I screen shot a photo strip and circled the apostrophe, then sent it to my friend Dom, who’d attended the wedding. I love everything about this wedding photo montage EXCEPT the blatant grammatical error, I wrote.
What should it be? Dom replied.
No apostrophe. There’s no possession. Just like it’s not “The Beatle’s.”
But all of these pictures belong to them, Dom wrote.
Then it would be “The Petrocellis’ pictures.”
—
It was at this point in the exchange that I realized I was being a pretentious asshole. WHY, on the happiest day of my friend’s life, did I feel compelled to be like, Congratulations!

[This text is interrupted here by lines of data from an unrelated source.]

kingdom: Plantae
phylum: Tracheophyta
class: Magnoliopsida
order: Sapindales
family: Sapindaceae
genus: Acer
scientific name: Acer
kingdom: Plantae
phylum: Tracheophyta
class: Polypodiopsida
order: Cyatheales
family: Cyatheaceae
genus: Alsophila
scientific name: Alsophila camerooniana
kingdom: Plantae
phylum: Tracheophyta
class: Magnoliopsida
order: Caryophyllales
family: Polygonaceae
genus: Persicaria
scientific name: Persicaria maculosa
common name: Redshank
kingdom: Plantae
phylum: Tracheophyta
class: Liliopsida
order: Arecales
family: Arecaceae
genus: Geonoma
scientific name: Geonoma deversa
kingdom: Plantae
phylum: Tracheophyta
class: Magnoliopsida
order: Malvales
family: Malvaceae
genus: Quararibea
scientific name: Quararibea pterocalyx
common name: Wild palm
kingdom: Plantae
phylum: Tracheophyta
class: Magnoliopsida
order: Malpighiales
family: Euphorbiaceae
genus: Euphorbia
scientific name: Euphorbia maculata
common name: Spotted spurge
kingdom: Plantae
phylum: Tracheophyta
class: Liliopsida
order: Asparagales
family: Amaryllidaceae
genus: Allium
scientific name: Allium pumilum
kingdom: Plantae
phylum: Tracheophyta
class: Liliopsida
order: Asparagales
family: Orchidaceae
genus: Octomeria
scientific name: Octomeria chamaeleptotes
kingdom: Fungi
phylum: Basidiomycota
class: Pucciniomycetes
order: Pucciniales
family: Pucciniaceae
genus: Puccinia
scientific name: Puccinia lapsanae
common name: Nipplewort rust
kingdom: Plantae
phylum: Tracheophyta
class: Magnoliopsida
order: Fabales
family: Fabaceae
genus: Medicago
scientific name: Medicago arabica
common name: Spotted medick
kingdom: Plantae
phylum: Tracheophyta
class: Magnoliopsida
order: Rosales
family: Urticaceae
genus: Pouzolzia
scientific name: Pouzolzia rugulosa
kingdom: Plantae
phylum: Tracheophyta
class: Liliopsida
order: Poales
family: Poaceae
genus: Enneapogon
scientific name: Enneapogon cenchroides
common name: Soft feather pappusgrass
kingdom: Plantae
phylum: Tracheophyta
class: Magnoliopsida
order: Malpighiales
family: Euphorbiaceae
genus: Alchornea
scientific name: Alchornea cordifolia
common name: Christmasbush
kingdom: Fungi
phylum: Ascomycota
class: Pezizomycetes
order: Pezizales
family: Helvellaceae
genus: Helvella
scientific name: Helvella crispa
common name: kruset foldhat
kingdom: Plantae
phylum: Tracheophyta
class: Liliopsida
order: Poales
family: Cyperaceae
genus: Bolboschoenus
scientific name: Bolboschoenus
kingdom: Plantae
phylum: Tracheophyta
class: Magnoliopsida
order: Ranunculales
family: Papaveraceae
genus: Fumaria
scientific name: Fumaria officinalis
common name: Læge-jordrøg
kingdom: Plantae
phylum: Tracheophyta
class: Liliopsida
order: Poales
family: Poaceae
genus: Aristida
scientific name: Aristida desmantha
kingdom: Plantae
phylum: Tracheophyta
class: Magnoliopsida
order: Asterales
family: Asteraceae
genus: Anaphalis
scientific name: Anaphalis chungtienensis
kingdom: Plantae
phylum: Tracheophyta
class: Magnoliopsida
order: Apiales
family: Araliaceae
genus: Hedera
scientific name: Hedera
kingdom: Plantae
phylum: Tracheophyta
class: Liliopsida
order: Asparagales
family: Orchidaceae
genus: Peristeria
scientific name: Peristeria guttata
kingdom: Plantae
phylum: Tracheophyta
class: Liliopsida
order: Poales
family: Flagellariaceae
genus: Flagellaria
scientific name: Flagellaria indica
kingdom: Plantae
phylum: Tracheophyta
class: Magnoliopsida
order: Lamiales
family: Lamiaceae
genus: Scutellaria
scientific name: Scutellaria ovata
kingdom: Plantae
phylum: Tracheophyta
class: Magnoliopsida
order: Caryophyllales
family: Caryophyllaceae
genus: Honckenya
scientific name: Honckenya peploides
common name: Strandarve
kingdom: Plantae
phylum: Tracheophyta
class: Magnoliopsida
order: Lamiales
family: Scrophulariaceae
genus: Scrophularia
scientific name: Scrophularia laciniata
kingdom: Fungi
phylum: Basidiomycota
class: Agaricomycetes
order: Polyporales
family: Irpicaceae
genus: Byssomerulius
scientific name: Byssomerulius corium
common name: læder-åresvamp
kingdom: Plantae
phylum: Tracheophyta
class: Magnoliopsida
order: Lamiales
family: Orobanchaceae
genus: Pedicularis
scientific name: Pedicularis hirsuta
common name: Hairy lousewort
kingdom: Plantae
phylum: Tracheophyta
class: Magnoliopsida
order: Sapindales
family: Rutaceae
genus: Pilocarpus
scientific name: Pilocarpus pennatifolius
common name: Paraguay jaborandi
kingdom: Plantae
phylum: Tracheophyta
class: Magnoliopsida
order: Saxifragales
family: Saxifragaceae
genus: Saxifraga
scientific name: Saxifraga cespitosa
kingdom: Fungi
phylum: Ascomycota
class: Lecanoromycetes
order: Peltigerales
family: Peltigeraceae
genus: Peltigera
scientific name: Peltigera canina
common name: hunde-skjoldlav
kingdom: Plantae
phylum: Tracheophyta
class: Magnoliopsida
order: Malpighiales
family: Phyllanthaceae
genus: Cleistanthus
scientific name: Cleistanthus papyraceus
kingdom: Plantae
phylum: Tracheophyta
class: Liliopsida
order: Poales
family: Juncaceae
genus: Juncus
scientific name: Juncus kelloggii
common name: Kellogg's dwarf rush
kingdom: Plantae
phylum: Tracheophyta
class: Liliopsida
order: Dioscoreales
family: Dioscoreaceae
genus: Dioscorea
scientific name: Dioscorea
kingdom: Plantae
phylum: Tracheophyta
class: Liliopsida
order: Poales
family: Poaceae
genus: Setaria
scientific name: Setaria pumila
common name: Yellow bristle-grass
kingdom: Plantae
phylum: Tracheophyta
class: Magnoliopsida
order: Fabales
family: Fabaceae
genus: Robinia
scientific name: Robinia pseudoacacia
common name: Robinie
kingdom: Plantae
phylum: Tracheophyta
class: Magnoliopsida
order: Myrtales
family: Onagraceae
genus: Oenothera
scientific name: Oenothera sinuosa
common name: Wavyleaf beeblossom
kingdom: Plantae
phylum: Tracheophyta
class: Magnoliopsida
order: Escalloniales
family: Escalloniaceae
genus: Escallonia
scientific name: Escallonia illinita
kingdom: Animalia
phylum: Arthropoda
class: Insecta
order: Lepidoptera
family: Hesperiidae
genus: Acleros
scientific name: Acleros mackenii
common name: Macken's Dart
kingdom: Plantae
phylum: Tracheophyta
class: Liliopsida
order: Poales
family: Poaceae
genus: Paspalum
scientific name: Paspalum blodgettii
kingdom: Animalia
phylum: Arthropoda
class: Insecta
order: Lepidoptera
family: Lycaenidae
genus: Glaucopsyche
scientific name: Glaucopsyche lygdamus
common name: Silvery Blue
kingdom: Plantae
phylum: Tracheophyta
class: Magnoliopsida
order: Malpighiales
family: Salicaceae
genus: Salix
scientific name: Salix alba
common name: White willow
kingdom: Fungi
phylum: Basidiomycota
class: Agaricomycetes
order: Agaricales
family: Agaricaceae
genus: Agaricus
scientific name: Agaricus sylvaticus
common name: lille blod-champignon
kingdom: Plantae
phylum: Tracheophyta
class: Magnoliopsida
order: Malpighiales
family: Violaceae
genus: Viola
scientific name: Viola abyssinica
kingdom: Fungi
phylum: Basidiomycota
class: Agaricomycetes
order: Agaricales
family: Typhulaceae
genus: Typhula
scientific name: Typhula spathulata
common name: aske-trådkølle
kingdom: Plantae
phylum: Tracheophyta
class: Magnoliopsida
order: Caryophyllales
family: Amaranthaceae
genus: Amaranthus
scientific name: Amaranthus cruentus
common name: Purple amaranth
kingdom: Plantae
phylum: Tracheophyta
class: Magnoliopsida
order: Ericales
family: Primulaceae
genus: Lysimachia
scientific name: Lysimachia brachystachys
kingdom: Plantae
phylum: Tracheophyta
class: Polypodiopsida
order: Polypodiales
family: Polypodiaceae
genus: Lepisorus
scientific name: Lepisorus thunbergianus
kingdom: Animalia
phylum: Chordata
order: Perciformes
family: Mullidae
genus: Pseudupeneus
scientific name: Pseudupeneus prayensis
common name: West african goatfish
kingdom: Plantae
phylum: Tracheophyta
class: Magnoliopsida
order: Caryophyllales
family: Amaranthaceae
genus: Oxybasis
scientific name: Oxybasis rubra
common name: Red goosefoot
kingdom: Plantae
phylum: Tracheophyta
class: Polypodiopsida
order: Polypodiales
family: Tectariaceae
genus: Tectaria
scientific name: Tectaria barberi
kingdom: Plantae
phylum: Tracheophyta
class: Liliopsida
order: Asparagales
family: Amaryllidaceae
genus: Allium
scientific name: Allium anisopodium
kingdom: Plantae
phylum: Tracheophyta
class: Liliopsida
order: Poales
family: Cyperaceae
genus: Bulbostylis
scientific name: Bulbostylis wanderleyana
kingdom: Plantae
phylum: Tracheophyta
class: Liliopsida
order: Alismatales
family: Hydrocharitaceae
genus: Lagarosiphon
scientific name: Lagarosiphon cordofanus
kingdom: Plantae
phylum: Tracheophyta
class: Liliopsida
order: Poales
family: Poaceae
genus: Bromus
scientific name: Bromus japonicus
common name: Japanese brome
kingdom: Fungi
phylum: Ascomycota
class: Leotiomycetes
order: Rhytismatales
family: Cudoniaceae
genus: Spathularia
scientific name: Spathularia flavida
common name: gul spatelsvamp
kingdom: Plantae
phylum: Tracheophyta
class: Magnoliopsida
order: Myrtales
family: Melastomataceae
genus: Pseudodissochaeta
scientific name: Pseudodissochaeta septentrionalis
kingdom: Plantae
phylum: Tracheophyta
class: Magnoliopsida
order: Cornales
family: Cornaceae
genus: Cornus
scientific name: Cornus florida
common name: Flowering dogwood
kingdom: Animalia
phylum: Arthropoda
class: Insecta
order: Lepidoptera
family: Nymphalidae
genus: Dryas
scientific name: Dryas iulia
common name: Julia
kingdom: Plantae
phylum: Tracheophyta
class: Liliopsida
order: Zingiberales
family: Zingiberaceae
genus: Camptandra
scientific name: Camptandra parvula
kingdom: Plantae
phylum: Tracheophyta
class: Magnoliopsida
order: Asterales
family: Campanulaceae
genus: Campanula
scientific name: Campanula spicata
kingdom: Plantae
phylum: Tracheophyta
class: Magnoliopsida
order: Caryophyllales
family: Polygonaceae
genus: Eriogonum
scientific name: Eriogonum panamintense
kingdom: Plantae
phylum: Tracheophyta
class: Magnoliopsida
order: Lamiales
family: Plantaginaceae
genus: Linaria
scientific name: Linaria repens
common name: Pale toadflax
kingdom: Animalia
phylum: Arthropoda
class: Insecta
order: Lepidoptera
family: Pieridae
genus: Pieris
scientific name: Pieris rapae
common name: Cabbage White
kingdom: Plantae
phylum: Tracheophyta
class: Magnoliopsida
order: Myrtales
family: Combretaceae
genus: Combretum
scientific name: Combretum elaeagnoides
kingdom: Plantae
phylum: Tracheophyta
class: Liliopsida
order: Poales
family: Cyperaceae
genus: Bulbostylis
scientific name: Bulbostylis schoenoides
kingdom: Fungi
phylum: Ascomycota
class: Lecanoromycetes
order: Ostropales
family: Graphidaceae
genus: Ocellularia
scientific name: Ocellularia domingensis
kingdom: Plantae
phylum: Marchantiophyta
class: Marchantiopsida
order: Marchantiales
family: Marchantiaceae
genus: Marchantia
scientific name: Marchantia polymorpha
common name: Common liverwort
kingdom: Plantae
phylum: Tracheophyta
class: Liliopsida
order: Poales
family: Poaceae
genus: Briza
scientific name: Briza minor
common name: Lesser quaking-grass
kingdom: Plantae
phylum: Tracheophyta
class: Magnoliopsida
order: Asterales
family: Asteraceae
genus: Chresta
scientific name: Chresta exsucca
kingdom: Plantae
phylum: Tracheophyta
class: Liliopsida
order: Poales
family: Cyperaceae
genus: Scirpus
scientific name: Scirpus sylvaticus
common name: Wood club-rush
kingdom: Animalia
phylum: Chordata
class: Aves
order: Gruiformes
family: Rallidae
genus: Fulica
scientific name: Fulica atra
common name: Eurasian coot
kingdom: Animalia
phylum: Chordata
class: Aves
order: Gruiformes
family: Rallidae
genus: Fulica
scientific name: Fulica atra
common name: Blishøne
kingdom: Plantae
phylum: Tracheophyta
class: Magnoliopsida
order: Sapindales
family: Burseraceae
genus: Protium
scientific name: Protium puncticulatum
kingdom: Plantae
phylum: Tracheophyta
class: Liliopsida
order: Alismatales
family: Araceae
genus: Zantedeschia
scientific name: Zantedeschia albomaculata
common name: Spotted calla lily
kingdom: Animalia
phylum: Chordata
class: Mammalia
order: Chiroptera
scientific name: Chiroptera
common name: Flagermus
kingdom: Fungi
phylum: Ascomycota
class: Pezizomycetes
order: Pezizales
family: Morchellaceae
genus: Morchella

Um, there’s actually an error on these very sentimental keepsakes.
It’s the same little voice in my head that urges me to turn to my wife in the middle of a movie and go “do you understand what’s going on?”
“I’ve been watching the same movie for the same amount of time you have,” Melinda will reply. “Why would I not know what’s going on?”
“I just thought you might not have recognized that character from the first scene.”
Melinda calls it mansplaining, which makes me feel bad, but in my defense, I don’t just talk down to females—I’m an equal opportunity prick.
—
I honestly wish I DIDN’T care as much as I do, because more often than not, it gets me in trouble. I come across as smug in every goddamn text conversation—all because I insist on properly punctuating sentences. Take this exchange, for example:
Melinda: Hey can you pick up some milk on the way home?
Me: Sure.
Melinda: Don’t worry about it if its too much trouble
Me: It’s not. I’ll be home soon.
I’m aware that using a period in a text message is equivalent to a giant middle finger, but I unconsciously use them. As such, I have a LOT of unintentional passive-aggressive conversations.
At work, I try to be more cognizant of the tone my punctuation conveys, which mostly means I machine-gun every email with a spray of exclamation points.
Hey Jim!
Happy Monday! Here’s that document you requested. Let me know if you have any questions!
If I’m being real, I detest exclamation points. Every time I use one, I feel like a divorced dad with supervised custody. WE’RE HAVING SO MUCH FUN, KIDS! The only piece of punctuation trying harder is the semicolon, which like, fucking relax man. You’re a period wearing a tie.
—
I suppose understanding how to use an apostrophe or the word whom might occasionally come in handy, but as the way we communicate continues to change, my grammatical acuity increasingly feels like more of a curse than a blessing. I’m like the guy in love with the Dewey Decimal system, holding on to an ineffective relic.
Yes, there are rules to grammar, but if the thought or idea is effectively conveyed, who cares? Nobody likes a killjoy—even if they are technically correct.
So I realized all of this mid-conversation with Dom, and I backed off. It’s okay, I wrote. I don’t think that anyone had their night ruined by it.
Not only was it not ruined, but no one even knows, Dom replied.
What bliss that ignorance must provide. What freedom.